To run any command you need to create a directory with file pom.xml copied from one of the demos. This pom.xml contains a dependency to AnnoCultor that allows downloading all necessary jar files.

Pretty Print XML

In practice, we often get huge XML files as input, that cannot be opened in XML editors. These files are generated from databases and may even have no formatting or no single line break.

AnnoCultor allows you to generate a pretty-print version of these XML dumps that is suitable for viewing.
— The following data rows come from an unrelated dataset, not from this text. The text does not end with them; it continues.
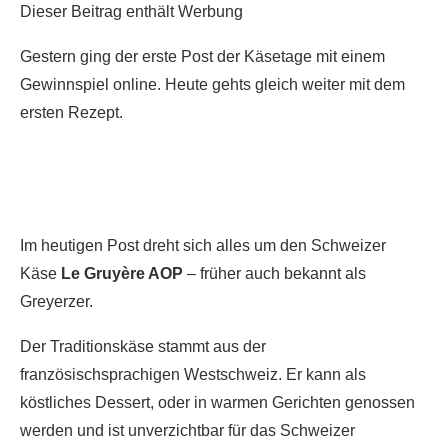
Dieser Beitrag enthält Werbung
Gestern ging der erste Post der Käsetage mit einem
Gewinnspiel online. Heute gehts gleich weiter mit dem
ersten Rezept.
Im heutigen Post dreht sich alles um den Schweizer
Käse
Le Gruyère AOP
– früher auch bekannt als
Greyerzer.
Der Traditionskäse stammt aus der
französischsprachigen Westschweiz. Er kann als
köstliches Dessert, oder in warmen Gerichten genossen
werden und ist unverzichtbar für das Schweizer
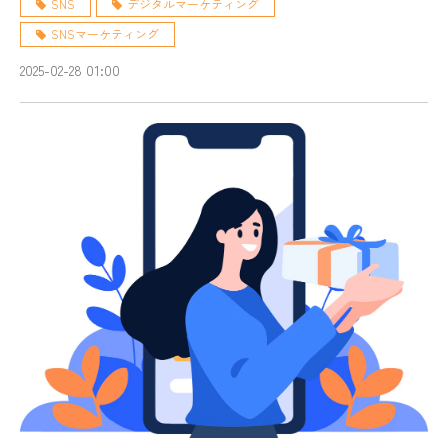
SNS
デジタルマーケティング
SNSマーケティング
2025-02-28 01:00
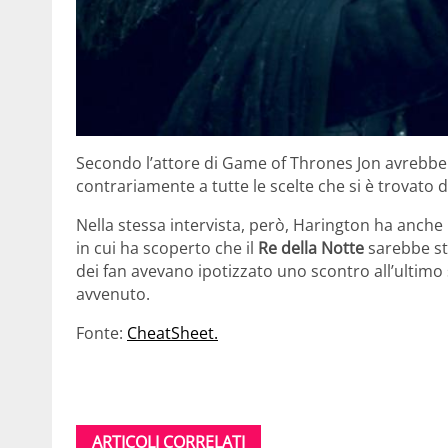
Secondo l’attore di Game of Thrones Jon avrebbe 
contrariamente a tutte le scelte che si è trovato d
Nella stessa intervista, però, Harington ha anche
in cui ha scoperto che il
Re della Notte
sarebbe st
dei fan avevano ipotizzato uno scontro all’ultim
avvenuto.
Fonte:
CheatSheet.
ARTICOLI CORRELATI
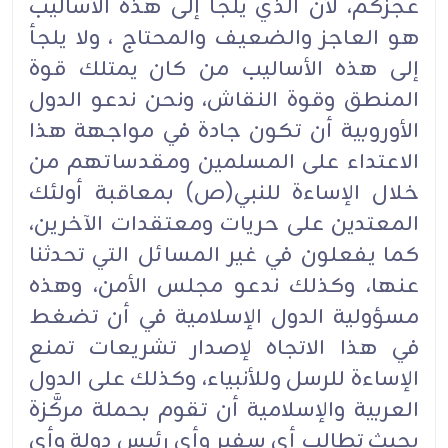
عجزكم، لأن الذي يلجأ إلى هذه الأساليب
هو العاجز والضعيف والمحتاج ، ولا يلجأ
إلى هذه الأساليب من كان يمتلك قوة
المنطق وقوة النقاش، ونحن ندعو الدول
الأوروبية أن تكون جادة في مواجهة هذا
الاعتداء على المسلمين ومقدساتهم من
خلال الإساءة للنبي(ص) بمعاقبة أولئك
المعتدين على حريات ومعتقدات الآخرين،
كما يفعلون في غير المسائل التي تحدثنا
عنها، وكذلك ندعو مجلس الأمن، وهذه
مسؤولية الدول الإسلامية في أن تضغط
في هذا الاتجاه لإصدار تشريعات تمنع
الإساءة للرسل وللأنبياء، وكذلك على الدول
العربية والإسلامية أن تقوم بحملة مركَّزة
بحيث تطالب أي سفير وأي رئيس دولة وأي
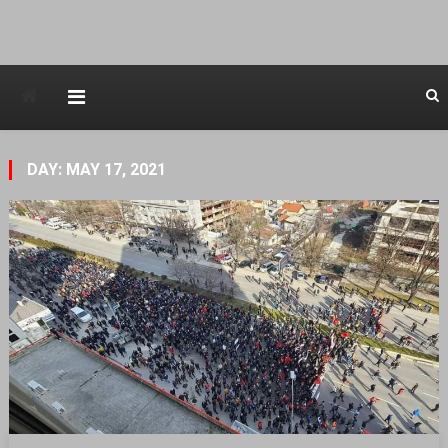
Avstraliska muzicka televizija
DAY: MAY 17, 2021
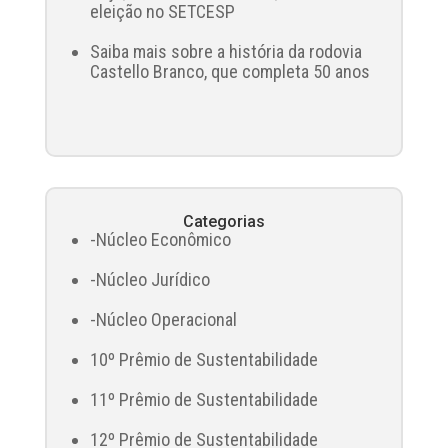
eleição no SETCESP
Saiba mais sobre a história da rodovia
Castello Branco, que completa 50 anos
Categorias
-Núcleo Econômico
-Núcleo Jurídico
-Núcleo Operacional
10º Prêmio de Sustentabilidade
11º Prêmio de Sustentabilidade
12º Prêmio de Sustentabilidade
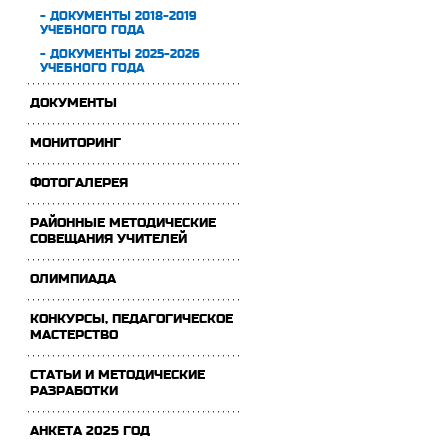
- ДОКУМЕНТЫ 2018-2019
УЧЕБНОГО ГОДА
- ДОКУМЕНТЫ 2025-2026
УЧЕБНОГО ГОДА
ДОКУМЕНТЫ
МОНИТОРИНГ
ФОТОГАЛЕРЕЯ
РАЙОННЫЕ МЕТОДИЧЕСКИЕ
СОВЕЩАНИЯ УЧИТЕЛЕЙ
ОЛИМПИАДА
КОНКУРСЫ, ПЕДАГОГИЧЕСКОЕ
МАСТЕРСТВО
СТАТЬИ И МЕТОДИЧЕСКИЕ
РАЗРАБОТКИ
АНКЕТА 2025 ГОД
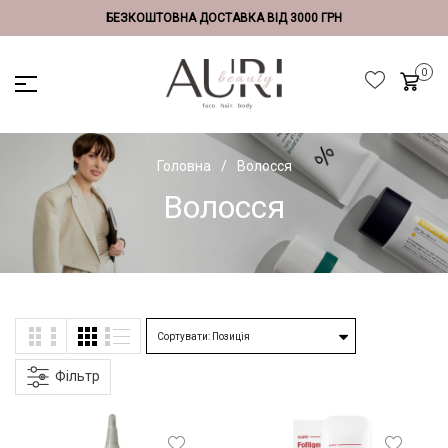
БЕЗКОШТОВНА ДОСТАВКА ВІД 3000 ГРН
Головна
Волосся
Волосся
Фільтр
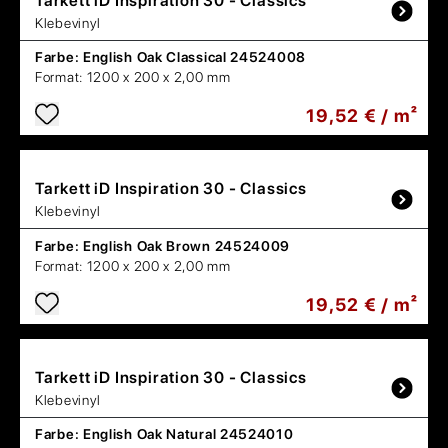
Tarkett
iD Inspiration 30 - Classics
Klebevinyl
Farbe:
English Oak Classical 24524008
Format:
1200 x 200 x 2,00 mm
19,52 € / m²
Tarkett
iD Inspiration 30 - Classics
Klebevinyl
Farbe:
English Oak Brown 24524009
Format:
1200 x 200 x 2,00 mm
19,52 € / m²
Tarkett
iD Inspiration 30 - Classics
Klebevinyl
Farbe:
English Oak Natural 24524010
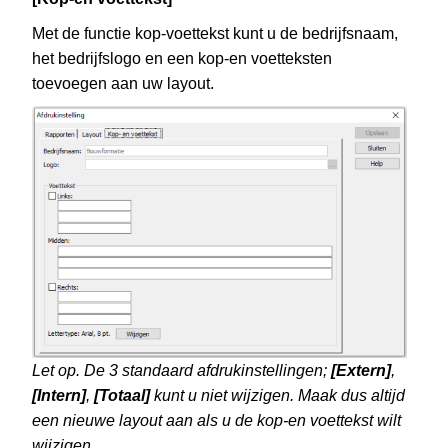
Met de functie kop-voettekst kunt u de bedrijfsnaam,
het bedrijfslogo en een kop-en voetteksten
toevoegen aan uw layout.
Let op. De 3 standaard afdrukinstellingen;
[Extern]
,
[Intern]
,
[Totaal]
kunt u niet wijzigen. Maak dus altijd
een nieuwe layout aan als u de kop-en voettekst wilt
wijzigen.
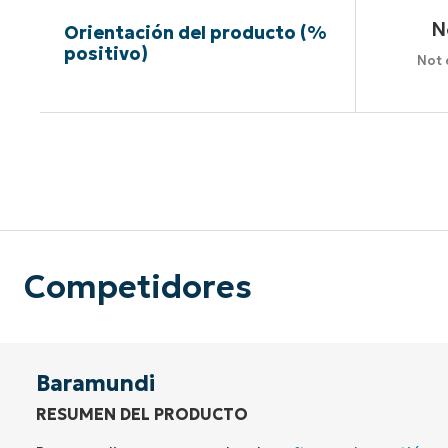
N
Orientación del producto (%
positivo)
Not 
Sin neces
Competidores
Baramundi
RESUMEN DEL PRODUCTO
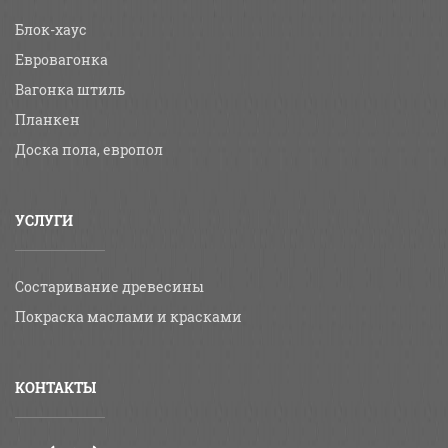
Блок-хаус
Евровагонка
Вагонка штиль
Планкен
Доска пола, европол
УСЛУГИ
Состаривание древесины
Покраска маслами и красками
КОНТАКТЫ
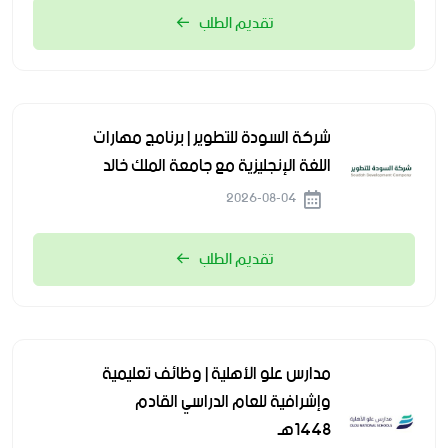
تقديم الطلب
شركة السودة للتطوير | برنامج مهارات
اللغة الإنجليزية مع جامعة الملك خالد
2026-08-04
تقديم الطلب
مدارس علو الأهلية | وظائف تعليمية
وإشرافية للعام الدراسي القادم
1448هـ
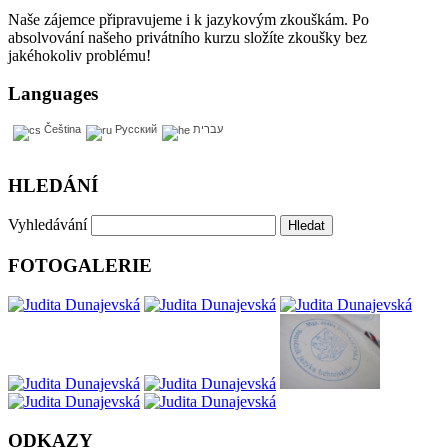
Naše zájemce připravujeme i k jazykovým zkouškám. Po
absolvování našeho privátního kurzu složíte zkoušky bez
jakéhokoliv problému!
Languages
Čeština
Русский
עברית
HLEDÁNÍ
Vyhledávání
FOTOGALERIE
ODKAZY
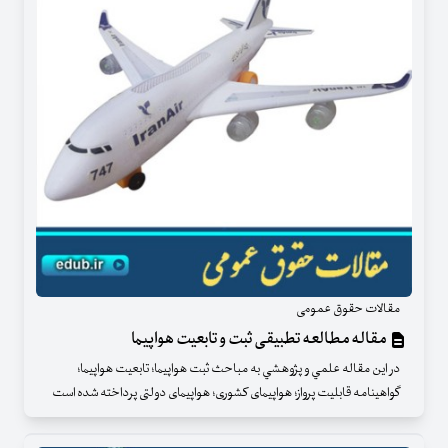
مقالات حقوق عمومی
مقاله مطالعه تطبیقی ثبت و تابعیت هواپیما
در اين مقاله علمي و پژوهشي به مباحث ثبت هواپیما؛ تابعیت هواپیما؛
گواهینامه قابلیت پرواز؛ هواپیمای کشوری؛ هواپیمای دولتی پرداخته شده است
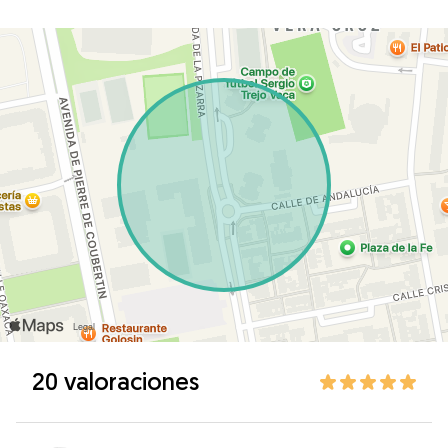
20 valoraciones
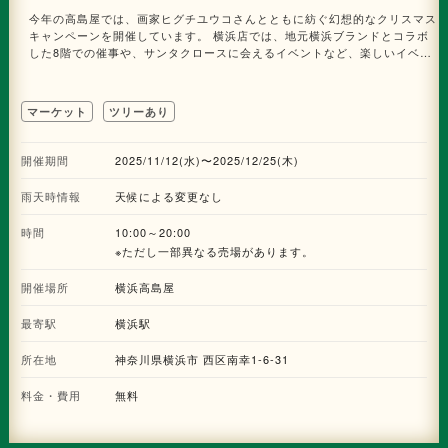
ト ツリー前には2025年10月31日(金)公開の『映画 すみっコぐらし 空の王
今年の高島屋では、画家ヒグチユウコさんとともに紡ぐ幻想的なクリスマス
国とふたりのコ』の世界観を凝縮したフォトスポットが登場。「おうじ」や
キャンペーンを開催しています。 横浜店では、地元横浜ブランドとコラボ
「おつきのコ」、そしてすみっコたちと一緒に、ここでしか撮れない特別な
した8階での催事や、サンタクロースに会えるイベントなど、楽しいイベン
1枚を楽しめます。 また、ツリーの足元には、踏むと光と音が反応するステ
トが盛り沢山で皆様をお迎えします。
ップライトを設置。中央部分を踏むと、色とりどりの光が様々なパターンで
変化し、音が鳴る仕掛けで、まるで映画の世界に入り込んだような体験を楽
マーケット
ツリーあり
しめます。 (4)スタンプラリーをまわって「すみっコぐらしクリスマスカー
ド」を完成させよう！すみっコぐらし重ねおしスタンプラリー 連携イベン
トとして、12月12日(金)～12月18日(木)の期間、『映画 すみっコぐらし 空
開催期間
2025/11/12(水)〜2025/12/25(木)
の王国とふたりのコ』オリジナルスタンプラリーを実施します。館内を巡り
ながら楽しめる参加型企画で、映画の世界観をより一層体感できます。 さ
雨天時情報
天候による変更なし
らに、12月12日(金)～12月14日(日)の3日間は、スタンプラリーを完成させ
た方に、『映画 すみっコぐらし 空の王国とふたりのコ』とコラボしたオリ
時間
10:00～20:00
ジナルグッズのプレゼント予定。 その他 館内各所のイルミネーションも、
※ただし一部異なる売場があります。
『映画 すみっコぐらし 空の王国とふたりのコ』とコラボレーション。 空の
王国をイメージした装飾や、すみっコたちのモチーフがちりばめられ、館内
開催場所
横浜高島屋
の“すみっこ”にも物語のきらめきが広がります。 ・場所：クイーンズスクエ
ア横浜 各所 ・イルミネーション点灯期間：2025年11月6日(木)～2026年2
月28日(土) ・イルミネーション点灯時間：16:00～24:00 ※場所により一
最寄駅
横浜駅
部異なる場合がございます。 ※ツリー及びキャラクターがデザインされた装
飾は2025年12月25日(木)までの展開予定。 キャラクターを除いた一部イル
所在地
神奈川県横浜市 西区南幸1-6-31
ミネーション(クイーンズパーク一部・けやき通り側植栽)は2026年2月28日
(土)までの展開を予定しています。 ※記載内容は予告なく変更する場合がご
料金・費用
無料
ざいます。 ※画像はいずれもイメージです。 (C)2025 SAN-X CO., LTD.
ALL RIGHTS RESERVED. (C)2025 日本すみっコぐらし協会映画部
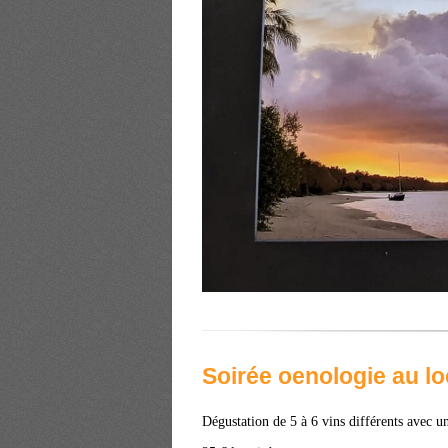
Soirée oenologie au l
Dégustation de 5 à 6 vins différents avec un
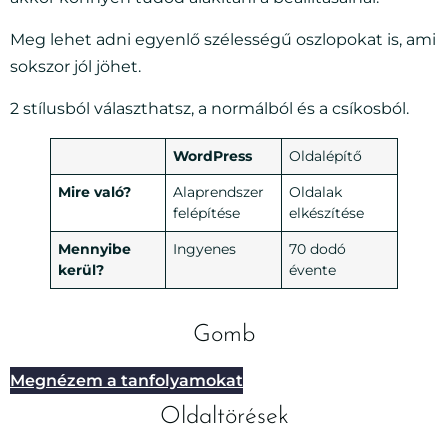
Meg lehet adni egyenlő szélességű oszlopokat is, ami
sokszor jól jöhet.
2 stílusból választhatsz, a normálból és a csíkosból.
WordPress
Oldalépítő
Mire való?
Alaprendszer
Oldalak
felépítése
elkészítése
Mennyibe
Ingyenes
70 dodó
kerül?
évente
Gomb
Megnézem a tanfolyamokat
Oldaltörések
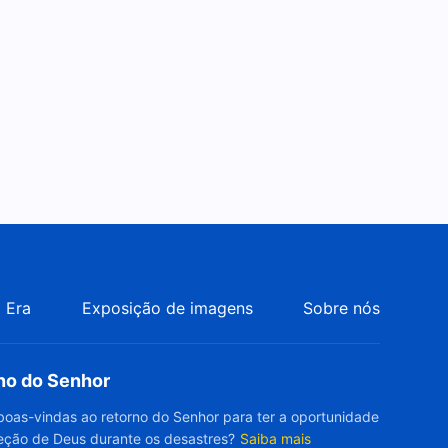
 Era
Exposição de imagens
Sobre nós
rno do Senhor
boas-vindas ao retorno do Senhor para ter a oportunidade
eção de Deus durante os desastres?
Saiba mais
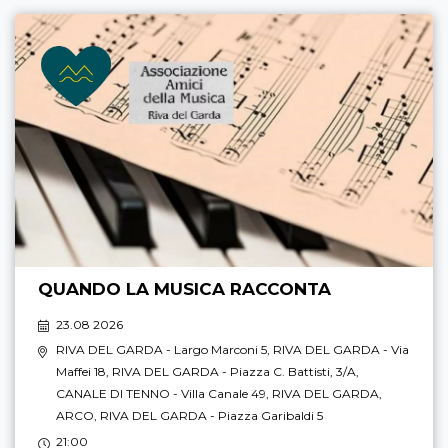
QUANDO LA MUSICA RACCONTA
23.08 2026
RIVA DEL GARDA
- Largo Marconi 5,
RIVA DEL GARDA
- Via
Maffei 18,
RIVA DEL GARDA
- Piazza C. Battisti, 3/A,
CANALE DI TENNO
- Villa Canale 49,
RIVA DEL GARDA
,
ARCO
,
RIVA DEL GARDA
- Piazza Garibaldi 5
21:00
A sample command line to pretty print an XML document may be like this (single line):

 mvn exec:exec -Dexec.args="
   -cp %%classpath 
   -Xmx1024m 
   eu.annocultor.xconverter.impl.PrettyPrinter 
   -fn sample*.xml"

This command parses all XML files prefixed with sample and produces XML files with affix .pretty

XML Analyser

Generates a report on an XML file. This report lists all XML tags, the number of different values they take, and most frequently used values. Tags with unique values are specially labeled, and they form the first candidate for a record identifying tag (id).

To same runtime memory, all long values are merged in to a single value called Long value.

Running the analyser can be done with the following line (single line):

 mvn exec:exec -Dexec.args="
   -cp %%classpath 
   -Xmx1024m 
   eu.annocultor.xconverter.impl.Analyser 
   -fn ../rdf/collections/xml/sample*.xml
   -maxValueSize 100 
   -maxValues 10"

And it should generate the RDF file ../rdf/collections/doc/xml.analyse.rdf with the report and its human-friendly version in ../rdf/collections/doc/xml.analyse.html.

Parameters maxValueSize and maxValues are optional.